----- RECORDS SHOWN -----

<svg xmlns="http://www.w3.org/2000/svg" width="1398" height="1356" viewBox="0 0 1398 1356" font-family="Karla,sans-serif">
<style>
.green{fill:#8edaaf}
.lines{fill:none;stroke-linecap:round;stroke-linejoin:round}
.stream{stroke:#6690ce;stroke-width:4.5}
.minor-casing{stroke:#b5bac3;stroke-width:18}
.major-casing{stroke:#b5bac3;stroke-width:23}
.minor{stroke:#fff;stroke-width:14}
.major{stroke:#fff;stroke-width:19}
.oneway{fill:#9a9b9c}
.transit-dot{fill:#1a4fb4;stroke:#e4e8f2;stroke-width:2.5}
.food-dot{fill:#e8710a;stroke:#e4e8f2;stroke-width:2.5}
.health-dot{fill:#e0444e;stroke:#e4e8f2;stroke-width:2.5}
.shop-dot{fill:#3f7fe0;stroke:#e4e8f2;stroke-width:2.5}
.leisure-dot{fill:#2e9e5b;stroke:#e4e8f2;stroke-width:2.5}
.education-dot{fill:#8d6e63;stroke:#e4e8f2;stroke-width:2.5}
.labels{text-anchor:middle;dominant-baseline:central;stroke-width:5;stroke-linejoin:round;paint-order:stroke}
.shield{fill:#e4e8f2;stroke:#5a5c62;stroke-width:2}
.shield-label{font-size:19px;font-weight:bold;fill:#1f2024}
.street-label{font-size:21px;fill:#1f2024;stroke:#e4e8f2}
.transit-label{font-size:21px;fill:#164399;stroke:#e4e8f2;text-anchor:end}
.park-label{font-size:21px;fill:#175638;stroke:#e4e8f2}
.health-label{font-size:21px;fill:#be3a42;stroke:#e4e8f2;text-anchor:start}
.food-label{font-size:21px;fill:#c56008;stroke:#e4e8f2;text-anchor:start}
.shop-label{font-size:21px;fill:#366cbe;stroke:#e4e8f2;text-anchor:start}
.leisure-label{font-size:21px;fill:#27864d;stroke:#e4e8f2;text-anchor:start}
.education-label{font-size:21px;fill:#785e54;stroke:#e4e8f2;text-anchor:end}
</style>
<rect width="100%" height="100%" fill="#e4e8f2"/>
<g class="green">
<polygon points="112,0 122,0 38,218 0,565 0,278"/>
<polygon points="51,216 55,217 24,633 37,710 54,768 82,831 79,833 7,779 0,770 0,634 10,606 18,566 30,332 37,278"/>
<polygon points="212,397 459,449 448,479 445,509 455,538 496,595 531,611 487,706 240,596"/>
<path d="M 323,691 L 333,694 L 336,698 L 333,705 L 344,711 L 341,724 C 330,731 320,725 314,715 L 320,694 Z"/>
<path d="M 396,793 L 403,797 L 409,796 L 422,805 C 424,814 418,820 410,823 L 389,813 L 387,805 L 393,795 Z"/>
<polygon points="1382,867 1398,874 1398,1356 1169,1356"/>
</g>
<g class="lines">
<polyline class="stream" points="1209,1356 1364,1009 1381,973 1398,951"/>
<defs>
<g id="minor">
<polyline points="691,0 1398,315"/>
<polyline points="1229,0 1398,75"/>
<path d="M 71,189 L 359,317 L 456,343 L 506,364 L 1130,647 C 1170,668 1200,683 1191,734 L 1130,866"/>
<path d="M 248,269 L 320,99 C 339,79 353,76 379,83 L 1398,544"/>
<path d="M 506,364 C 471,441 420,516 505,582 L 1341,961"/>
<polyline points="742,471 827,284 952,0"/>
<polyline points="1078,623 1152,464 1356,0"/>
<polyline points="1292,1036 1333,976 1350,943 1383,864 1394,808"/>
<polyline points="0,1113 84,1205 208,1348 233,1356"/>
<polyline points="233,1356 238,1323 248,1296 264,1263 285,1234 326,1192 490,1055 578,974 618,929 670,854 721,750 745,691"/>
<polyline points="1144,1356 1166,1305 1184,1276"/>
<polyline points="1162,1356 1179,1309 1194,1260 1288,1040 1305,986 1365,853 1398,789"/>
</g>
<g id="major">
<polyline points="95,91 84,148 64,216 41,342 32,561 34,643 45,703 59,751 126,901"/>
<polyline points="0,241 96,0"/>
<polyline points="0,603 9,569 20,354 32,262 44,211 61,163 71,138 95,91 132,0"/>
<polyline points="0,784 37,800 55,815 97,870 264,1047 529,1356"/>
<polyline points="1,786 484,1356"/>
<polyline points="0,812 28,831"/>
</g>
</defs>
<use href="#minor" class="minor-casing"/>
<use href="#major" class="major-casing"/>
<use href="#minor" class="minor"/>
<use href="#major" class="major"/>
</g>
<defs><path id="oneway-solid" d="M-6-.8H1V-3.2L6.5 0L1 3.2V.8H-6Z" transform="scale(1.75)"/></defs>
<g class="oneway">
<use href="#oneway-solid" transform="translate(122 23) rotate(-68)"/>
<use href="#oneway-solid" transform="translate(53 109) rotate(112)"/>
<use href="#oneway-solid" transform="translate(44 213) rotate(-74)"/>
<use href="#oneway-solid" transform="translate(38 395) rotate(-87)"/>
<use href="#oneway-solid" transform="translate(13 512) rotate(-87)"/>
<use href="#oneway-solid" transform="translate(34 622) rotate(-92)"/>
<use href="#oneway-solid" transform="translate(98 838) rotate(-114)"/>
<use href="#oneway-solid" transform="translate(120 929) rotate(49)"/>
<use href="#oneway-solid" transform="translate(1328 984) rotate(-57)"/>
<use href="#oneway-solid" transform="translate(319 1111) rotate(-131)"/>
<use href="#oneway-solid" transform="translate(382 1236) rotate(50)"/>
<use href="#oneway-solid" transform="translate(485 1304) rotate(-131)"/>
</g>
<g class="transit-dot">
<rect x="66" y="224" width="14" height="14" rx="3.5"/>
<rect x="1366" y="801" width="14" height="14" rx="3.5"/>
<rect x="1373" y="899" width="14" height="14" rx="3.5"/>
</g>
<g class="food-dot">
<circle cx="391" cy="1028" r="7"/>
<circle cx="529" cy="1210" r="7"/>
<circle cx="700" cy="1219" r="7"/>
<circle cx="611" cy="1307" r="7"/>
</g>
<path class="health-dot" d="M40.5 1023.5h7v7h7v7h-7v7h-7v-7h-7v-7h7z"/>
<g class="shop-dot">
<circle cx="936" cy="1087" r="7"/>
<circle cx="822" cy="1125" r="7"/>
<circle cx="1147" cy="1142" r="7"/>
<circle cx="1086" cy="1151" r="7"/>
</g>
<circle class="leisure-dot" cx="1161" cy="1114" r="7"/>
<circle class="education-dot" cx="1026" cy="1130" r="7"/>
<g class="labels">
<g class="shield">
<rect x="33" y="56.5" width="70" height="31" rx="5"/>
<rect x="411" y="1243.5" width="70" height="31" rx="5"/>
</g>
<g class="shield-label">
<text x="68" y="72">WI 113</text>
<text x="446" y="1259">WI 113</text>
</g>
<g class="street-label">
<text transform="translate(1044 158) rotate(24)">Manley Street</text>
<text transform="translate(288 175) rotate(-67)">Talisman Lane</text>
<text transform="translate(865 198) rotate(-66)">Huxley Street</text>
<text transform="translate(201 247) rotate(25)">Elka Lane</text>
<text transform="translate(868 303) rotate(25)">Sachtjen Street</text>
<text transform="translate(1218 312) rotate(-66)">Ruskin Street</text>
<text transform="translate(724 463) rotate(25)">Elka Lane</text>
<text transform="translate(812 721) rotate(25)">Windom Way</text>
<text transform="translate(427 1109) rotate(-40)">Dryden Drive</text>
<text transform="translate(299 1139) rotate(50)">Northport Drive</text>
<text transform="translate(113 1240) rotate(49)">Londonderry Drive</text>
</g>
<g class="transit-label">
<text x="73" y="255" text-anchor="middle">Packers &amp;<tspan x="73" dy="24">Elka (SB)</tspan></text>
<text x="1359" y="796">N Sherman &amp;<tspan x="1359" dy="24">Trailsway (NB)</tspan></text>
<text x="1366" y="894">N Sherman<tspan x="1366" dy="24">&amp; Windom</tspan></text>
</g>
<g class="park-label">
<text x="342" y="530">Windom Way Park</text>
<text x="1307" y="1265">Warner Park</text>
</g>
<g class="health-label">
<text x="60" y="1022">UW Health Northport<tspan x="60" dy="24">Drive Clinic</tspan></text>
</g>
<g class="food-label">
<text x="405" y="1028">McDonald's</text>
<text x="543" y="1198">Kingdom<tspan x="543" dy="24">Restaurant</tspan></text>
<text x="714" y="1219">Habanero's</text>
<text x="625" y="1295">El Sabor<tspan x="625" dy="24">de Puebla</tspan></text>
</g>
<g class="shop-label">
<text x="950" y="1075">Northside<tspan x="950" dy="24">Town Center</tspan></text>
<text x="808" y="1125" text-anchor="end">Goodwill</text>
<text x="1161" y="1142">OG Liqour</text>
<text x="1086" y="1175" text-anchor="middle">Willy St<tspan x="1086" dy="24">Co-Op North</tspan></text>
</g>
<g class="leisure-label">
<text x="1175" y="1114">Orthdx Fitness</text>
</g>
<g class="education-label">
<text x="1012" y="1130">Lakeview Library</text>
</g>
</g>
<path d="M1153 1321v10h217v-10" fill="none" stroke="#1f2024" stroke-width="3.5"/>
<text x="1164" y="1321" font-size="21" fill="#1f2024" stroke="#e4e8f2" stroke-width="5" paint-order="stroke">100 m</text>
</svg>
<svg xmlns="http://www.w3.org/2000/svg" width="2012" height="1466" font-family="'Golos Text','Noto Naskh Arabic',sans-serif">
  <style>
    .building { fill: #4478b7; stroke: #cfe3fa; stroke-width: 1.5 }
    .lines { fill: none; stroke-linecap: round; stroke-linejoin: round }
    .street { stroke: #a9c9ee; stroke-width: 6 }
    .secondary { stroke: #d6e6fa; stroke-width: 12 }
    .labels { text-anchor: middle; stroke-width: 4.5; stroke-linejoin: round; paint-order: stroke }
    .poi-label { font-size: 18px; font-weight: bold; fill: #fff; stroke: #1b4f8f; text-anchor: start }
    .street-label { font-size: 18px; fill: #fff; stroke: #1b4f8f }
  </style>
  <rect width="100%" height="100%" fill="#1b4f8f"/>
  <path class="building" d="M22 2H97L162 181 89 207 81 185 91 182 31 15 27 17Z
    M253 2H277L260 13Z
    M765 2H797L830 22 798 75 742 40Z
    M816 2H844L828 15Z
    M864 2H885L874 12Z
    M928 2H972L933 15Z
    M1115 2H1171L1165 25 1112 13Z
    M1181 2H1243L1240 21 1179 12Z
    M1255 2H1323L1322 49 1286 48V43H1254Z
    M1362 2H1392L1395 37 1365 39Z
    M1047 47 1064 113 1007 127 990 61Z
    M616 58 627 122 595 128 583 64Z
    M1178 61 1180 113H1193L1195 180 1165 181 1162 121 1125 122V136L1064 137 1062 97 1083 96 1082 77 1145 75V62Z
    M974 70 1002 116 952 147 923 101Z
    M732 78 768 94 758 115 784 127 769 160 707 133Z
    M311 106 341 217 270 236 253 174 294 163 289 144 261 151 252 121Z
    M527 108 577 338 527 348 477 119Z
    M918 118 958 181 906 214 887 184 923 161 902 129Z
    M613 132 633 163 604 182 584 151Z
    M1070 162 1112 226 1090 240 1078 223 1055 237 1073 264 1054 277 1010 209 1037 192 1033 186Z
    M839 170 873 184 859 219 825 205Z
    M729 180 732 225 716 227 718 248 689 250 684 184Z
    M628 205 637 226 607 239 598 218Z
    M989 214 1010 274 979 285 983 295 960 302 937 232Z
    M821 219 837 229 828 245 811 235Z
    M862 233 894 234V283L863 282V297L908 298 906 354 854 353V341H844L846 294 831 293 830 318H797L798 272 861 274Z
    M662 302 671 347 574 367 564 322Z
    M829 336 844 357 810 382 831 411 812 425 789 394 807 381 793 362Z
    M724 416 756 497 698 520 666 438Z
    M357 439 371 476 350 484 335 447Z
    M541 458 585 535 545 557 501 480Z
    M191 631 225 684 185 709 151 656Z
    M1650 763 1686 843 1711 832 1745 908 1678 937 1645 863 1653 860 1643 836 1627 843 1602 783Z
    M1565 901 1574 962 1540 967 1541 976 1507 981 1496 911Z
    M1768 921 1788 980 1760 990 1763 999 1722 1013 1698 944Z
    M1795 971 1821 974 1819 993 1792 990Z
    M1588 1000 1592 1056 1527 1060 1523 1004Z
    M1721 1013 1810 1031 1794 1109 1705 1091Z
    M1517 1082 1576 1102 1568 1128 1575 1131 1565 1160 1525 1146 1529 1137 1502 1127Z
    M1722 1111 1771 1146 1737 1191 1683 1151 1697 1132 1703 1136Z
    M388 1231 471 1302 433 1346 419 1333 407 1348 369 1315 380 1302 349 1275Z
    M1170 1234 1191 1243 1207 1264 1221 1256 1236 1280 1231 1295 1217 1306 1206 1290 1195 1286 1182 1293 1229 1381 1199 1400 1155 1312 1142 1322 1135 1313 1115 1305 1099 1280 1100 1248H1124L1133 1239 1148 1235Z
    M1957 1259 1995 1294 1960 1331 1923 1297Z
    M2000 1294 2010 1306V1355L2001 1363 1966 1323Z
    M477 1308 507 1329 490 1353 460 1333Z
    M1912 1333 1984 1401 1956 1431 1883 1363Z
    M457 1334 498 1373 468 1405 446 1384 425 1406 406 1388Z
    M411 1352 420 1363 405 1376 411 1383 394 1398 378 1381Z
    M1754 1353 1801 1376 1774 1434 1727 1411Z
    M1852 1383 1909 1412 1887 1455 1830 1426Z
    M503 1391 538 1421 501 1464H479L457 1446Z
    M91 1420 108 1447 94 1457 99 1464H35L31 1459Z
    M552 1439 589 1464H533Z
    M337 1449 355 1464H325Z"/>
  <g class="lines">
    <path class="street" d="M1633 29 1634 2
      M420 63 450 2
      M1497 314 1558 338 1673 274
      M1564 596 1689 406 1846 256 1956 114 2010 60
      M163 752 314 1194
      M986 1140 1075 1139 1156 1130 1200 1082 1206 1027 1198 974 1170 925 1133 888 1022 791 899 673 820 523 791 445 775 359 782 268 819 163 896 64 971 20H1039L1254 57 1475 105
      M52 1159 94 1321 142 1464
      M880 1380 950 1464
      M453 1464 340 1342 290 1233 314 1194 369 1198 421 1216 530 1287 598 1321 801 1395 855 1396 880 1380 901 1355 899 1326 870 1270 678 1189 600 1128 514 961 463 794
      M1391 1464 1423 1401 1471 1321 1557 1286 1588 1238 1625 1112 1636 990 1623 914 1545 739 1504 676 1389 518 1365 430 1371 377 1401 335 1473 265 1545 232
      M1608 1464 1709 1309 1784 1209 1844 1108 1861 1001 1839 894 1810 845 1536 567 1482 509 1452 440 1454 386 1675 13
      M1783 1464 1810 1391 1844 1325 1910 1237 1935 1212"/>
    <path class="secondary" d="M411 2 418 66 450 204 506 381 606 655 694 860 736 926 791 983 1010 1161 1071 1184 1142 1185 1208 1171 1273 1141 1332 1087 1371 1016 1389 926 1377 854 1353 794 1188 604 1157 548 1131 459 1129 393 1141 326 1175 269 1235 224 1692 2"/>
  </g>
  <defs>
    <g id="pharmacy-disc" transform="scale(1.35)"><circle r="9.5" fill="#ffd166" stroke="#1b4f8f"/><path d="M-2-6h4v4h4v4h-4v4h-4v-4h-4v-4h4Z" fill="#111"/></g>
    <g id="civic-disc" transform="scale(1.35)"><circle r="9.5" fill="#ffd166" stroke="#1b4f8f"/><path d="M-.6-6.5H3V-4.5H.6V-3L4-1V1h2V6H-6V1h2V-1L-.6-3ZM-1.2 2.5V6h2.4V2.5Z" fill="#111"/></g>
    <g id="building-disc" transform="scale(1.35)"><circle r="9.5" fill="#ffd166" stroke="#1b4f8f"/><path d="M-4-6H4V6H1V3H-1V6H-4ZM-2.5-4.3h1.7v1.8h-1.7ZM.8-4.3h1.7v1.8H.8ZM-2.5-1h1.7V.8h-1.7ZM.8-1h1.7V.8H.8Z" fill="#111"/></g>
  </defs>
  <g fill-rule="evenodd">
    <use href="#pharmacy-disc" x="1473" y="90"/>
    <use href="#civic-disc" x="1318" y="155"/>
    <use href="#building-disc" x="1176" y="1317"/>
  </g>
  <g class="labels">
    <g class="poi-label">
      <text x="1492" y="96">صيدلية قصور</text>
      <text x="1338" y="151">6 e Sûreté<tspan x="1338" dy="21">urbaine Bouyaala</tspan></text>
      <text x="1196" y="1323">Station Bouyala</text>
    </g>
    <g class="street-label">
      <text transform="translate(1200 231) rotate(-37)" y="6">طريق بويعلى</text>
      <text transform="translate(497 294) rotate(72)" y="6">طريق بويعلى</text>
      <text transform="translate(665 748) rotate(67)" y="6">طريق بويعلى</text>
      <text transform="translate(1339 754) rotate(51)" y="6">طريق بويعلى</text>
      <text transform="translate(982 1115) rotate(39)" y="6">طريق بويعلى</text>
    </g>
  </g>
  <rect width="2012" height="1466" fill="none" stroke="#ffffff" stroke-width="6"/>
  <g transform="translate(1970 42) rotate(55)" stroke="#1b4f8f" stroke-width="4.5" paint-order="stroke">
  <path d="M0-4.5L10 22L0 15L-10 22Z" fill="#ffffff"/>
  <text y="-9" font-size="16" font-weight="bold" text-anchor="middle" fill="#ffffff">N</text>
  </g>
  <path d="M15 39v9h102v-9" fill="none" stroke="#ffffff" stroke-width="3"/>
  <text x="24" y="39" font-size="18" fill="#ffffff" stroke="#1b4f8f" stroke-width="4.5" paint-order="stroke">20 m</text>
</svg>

-----

▶ EXERCISE AIM
Search the entries for the word "casing", then copy every line in which it is found.

▶ PROBLEM SOLUTION
.minor-casing{stroke:#b5bac3;stroke-width:18}
.major-casing{stroke:#b5bac3;stroke-width:23}
<use href="#minor" class="minor-casing"/>
<use href="#major" class="major-casing"/>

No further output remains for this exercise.